Quindi meno tecnicismi burocratici e più sostanza politica, nei confronti degli Stati membri. Se c’è un Paese il cui progetto di bilancio rischia di non rispettare i vincoli del Patto di stabilità, come Francia, Belgio e Italia, piuttosto che “applicare le regole, sanzionare e punire come sarebbe più semplice”, è preferibile “accordarsi su un calendario preciso di riforme economiche da implementare”. Come il capo dell’esecutivo comunitario dice di aver fatto con François Hollande, presidente della Repubblica francese, e il premier italiano Matteo Renzi. “Ho scelto di far parlare i premier e di ascoltarli”, ribadisce Juncker, nell’attesa, e speranza di Bruxelles, che attuino le riforme strutturali. “Hanno perfino scritto che il mio incontro con Renzi, a margine del vertice G20 di Brisbane, era andato male”, ha affermato il lussemburghese ai giornalisti, mentre “è stato proprio l’opposto: è andato benissimo”.

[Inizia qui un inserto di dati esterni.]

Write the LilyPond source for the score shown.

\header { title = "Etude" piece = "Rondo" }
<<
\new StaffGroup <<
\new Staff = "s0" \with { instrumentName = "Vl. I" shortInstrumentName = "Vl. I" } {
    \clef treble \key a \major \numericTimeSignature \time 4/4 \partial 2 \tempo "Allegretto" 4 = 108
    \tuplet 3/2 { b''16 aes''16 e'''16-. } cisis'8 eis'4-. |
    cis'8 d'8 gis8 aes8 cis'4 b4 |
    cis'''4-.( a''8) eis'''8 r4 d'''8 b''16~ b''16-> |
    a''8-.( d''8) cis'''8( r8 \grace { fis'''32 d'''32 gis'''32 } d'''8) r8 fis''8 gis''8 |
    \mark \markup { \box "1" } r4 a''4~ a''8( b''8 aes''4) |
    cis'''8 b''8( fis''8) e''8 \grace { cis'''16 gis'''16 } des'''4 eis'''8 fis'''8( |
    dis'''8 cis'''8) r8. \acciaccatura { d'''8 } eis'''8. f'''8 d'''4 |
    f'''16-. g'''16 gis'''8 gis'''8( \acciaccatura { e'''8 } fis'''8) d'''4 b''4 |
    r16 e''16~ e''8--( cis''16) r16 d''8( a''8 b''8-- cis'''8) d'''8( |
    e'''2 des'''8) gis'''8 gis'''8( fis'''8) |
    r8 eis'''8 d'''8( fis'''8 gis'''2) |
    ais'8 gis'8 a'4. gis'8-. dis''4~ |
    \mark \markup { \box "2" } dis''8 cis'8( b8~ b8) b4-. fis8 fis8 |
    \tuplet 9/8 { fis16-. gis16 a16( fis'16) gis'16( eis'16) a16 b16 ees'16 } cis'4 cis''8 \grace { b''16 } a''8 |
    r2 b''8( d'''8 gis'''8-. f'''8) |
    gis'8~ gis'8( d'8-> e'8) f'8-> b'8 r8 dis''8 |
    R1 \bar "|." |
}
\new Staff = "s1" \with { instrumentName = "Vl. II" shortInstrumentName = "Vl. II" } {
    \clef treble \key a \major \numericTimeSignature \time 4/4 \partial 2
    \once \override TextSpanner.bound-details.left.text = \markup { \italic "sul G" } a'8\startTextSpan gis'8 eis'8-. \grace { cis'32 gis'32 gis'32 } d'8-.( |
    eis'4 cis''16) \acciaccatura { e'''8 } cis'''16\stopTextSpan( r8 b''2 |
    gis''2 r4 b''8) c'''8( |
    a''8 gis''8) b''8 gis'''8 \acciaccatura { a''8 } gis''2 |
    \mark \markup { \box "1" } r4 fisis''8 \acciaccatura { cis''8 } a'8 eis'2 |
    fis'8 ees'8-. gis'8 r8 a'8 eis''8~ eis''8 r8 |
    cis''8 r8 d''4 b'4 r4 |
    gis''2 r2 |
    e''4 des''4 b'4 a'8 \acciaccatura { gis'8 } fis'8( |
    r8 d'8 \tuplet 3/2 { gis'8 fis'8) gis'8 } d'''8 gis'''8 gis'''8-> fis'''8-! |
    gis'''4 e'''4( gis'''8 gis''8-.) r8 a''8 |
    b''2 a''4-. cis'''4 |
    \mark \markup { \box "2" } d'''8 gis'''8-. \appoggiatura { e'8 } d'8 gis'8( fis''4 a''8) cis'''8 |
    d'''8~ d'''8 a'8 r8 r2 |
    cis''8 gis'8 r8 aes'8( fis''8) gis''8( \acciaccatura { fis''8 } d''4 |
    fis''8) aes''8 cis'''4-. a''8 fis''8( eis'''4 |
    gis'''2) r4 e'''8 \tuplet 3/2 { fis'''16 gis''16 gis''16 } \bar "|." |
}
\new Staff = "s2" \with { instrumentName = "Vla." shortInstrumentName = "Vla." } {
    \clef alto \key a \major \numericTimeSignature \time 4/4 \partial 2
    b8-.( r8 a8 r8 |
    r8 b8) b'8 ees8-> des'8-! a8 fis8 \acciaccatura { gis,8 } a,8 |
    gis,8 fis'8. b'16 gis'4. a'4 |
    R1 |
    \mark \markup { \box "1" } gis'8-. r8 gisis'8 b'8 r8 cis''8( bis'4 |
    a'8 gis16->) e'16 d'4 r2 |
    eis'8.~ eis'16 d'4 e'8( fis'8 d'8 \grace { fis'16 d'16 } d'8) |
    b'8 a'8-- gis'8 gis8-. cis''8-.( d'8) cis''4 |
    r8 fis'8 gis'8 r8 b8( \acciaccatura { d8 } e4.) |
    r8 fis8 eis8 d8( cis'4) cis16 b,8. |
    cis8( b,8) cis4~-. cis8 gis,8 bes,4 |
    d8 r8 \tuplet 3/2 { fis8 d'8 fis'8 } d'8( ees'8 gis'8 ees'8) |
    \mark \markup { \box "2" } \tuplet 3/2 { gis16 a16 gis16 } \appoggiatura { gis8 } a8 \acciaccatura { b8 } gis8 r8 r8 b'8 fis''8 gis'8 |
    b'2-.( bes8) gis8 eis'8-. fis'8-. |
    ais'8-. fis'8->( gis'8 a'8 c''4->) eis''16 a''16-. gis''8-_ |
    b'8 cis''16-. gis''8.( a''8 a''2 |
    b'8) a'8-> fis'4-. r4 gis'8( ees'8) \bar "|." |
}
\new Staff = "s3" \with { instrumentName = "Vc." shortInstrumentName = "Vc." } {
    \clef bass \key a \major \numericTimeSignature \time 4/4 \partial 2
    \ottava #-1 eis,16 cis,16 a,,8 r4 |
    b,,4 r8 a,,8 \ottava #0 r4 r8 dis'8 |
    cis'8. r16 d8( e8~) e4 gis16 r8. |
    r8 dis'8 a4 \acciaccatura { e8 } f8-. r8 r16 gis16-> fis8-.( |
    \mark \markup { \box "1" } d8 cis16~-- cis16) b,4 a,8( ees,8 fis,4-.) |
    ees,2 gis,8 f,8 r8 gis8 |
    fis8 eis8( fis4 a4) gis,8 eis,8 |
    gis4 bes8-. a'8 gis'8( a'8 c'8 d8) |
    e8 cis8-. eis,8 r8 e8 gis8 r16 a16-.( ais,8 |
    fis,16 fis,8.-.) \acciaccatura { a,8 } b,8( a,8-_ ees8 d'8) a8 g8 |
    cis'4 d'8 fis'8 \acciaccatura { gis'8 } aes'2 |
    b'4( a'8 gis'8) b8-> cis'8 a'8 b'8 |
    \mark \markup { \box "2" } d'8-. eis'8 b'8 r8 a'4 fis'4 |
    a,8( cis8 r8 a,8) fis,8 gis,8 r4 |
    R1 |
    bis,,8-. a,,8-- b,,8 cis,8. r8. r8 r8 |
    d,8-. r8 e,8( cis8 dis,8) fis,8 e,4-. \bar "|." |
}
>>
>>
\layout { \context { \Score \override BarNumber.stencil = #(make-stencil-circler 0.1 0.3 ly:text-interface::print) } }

Disponibilità dunque a dialogare con i governi nazionali, mantenendo un approccio più attendista: “Devi capire che cosa sta succedendo anche nella politica interna di ciascuno stato membro”, ha spiegato Juncker. Ciò, tuttavia, non significa concedere una maggiore flessibilità, oltre a quella già consentita ai Paesi membri. “Se qualcuno continua a chiedere di cambiare le regole, è fuori dalla realtà” ha affermato lapidario il capo della Commissione, aggiungendo che “per due volte negli ultimi mesi il Consiglio europeo ha detto chiaro che non si cambiano le regole della disciplina fiscale, non ci stiamo assolutamente allontanando dalla strada del risanamento dei conti pubblici”.
Nel corso dell’Intervista Juncker è tornato anche sull’altro tema scottante del momento, quello dei presunti regimi fiscali favorevoli alle multinazionali – e contro le norme comunitarie sulla competitività – in Lussemburgo quando era premier del Gran Ducato, rammaricandosi di non aver cambiato le regole per consentire al governo di controllare meglio i regimi di imposte per le multinazionali. “Avrei dovuto avere uno sguardo più attento sui tax rulings”, ha riconosciuto il leader della Commissione. Il suo intento, ha spiegato, era quello di “diversificare l’economia lussemburghese che si basava troppo su un’industria bancaria monolitica”, riuscendo ad attrarre nel Paese quelle che definisce “compagnie orientate al futuro come Amazon, Aol”. Ma le relative decisioni sulle tassazione dei loro profitti, ha concluso Juncker, “non furono prese dal mio governo”.